Il furto della Gioconda di Vincenzo Peruggia
Peruggia era un imbianchino originario del varesotto emigrato in Francia in giovane età. Venne assunto dalla ditta Gobier e fu assegnato alla pulizia dei quadri del Museo del Louvre a Parigi. Qui compì il suo furto, la mattina del 21 agosto 1911, giorno di chiusura del museo. Peruggia vi entrò attraverso la porta degli operai, staccò la Gioconda dalla parete, tolse vetro e cornice e uscì indisturbato salendo sul primo autobus. Si recò in Rue de l’Hopital Saint-Louis dove abitava e nascose l’opera in una cassa di legno, poi tornò tranquillamente a lavoro al Louvre.
Quando il furto fu scoperto l’intera la Francia ne fu sconvolta. Furono arrestate molte persone tra cui gli allora sconosciuti Guillaume Apollinaire e Pablo Picasso che riuscirono a dimostrare la loro estraneità. Quindi gli inquirenti si concentrarono sul personale del museo tra cui figurava il Peruggia: il colpevole fu in effetti tra i sospettati ma una perquisizione nella sua abitazione non portò a nulla perché la Gioconda era stata nascosta in uno spazio all’interno del tavolo.

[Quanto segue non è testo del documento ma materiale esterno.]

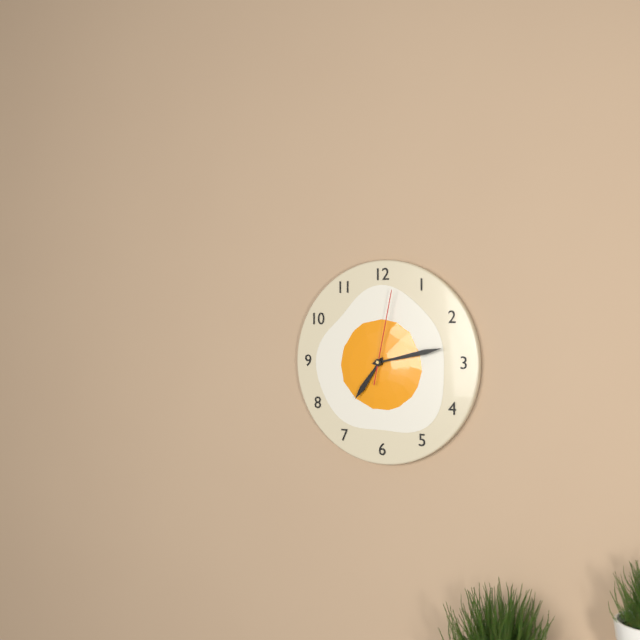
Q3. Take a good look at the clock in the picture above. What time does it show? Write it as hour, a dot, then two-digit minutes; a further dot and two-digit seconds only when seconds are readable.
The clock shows 7.13.02
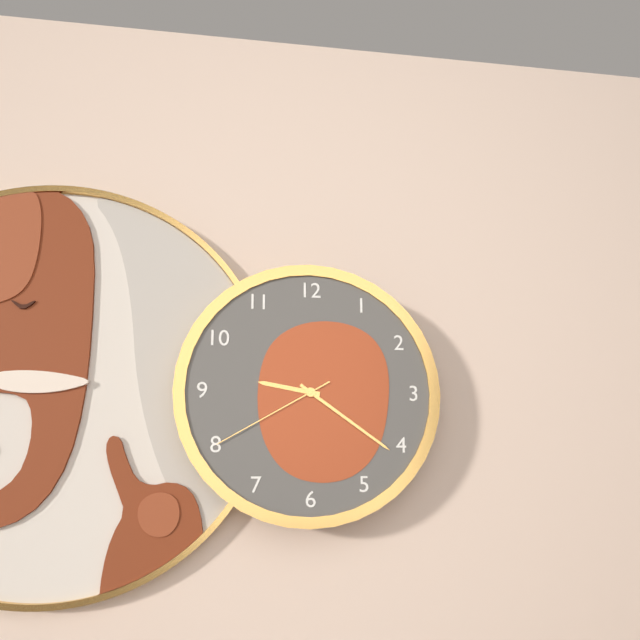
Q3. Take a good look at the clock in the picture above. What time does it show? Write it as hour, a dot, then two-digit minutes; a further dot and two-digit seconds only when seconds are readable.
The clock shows 9.21.40
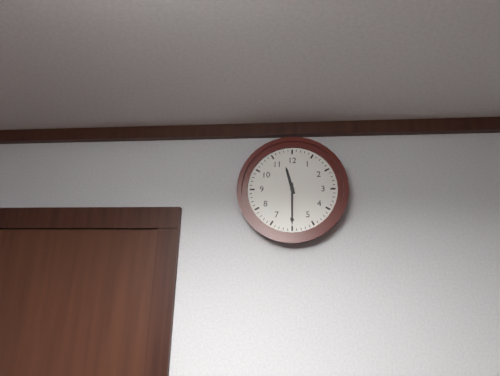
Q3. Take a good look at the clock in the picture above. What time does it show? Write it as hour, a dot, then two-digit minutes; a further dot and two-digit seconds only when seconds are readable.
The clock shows 11.30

Le indagini si arenarono e per due anni non se ne seppe più nulla. Poi nell’autunno del 1913 il collezionista d’arte Alfredo Geri ricevette da Parigi una lettera dove tal Monsieur Léonard V. gli proponeva la vendita della Gioconda purché fosse rimasto in Italia. Ovviamente la missiva era stata mandata da Vincenzo Peruggia. Fu fissato un incontro in un hotel di Firenze cui partecipò anche il direttore di una galleria d’arte che esaminò il quadro e ne accertò l’autenticità. Il giorno successivo Peruggia fu arrestato dai carabinieri.
Le motivazioni
L’autore del furto disse che l’aveva fatto per restituire all’Italia il quadro che era stato trafugato dalle truppe di Napoleone. In realtà fu lo stesso Leonardo da Vinci a portare la Gioconda in Francia e non le truppe imperiali. Grazie ai buoni rapporti fra i due paesi, all’Italia fu concesso di esporre il capolavoro per qualche mese prima di riconsegnarlo ai transalpini. Peruggia invece fu processato e condannato a un anno e quindici giorni poi ridotti a sette mesi e otto giorni di reclusione.
Il ritorno in Francia
Scontata la pena fu impegnato nella Prima guerra mondiale e fu catturato dagli austriaci. Alla fine del conflitto si sposò e decise di tornare in Francia falsificando il suo documento in Pietro Peruggia. Andò a vivere a Saint-Maur-des-Fossés, alla periferia di Parigi, ebbe una figlia di nome Celestina e morì per un infarto l’8 ottobre 1925, nel giorno in cui compiva 44 anni.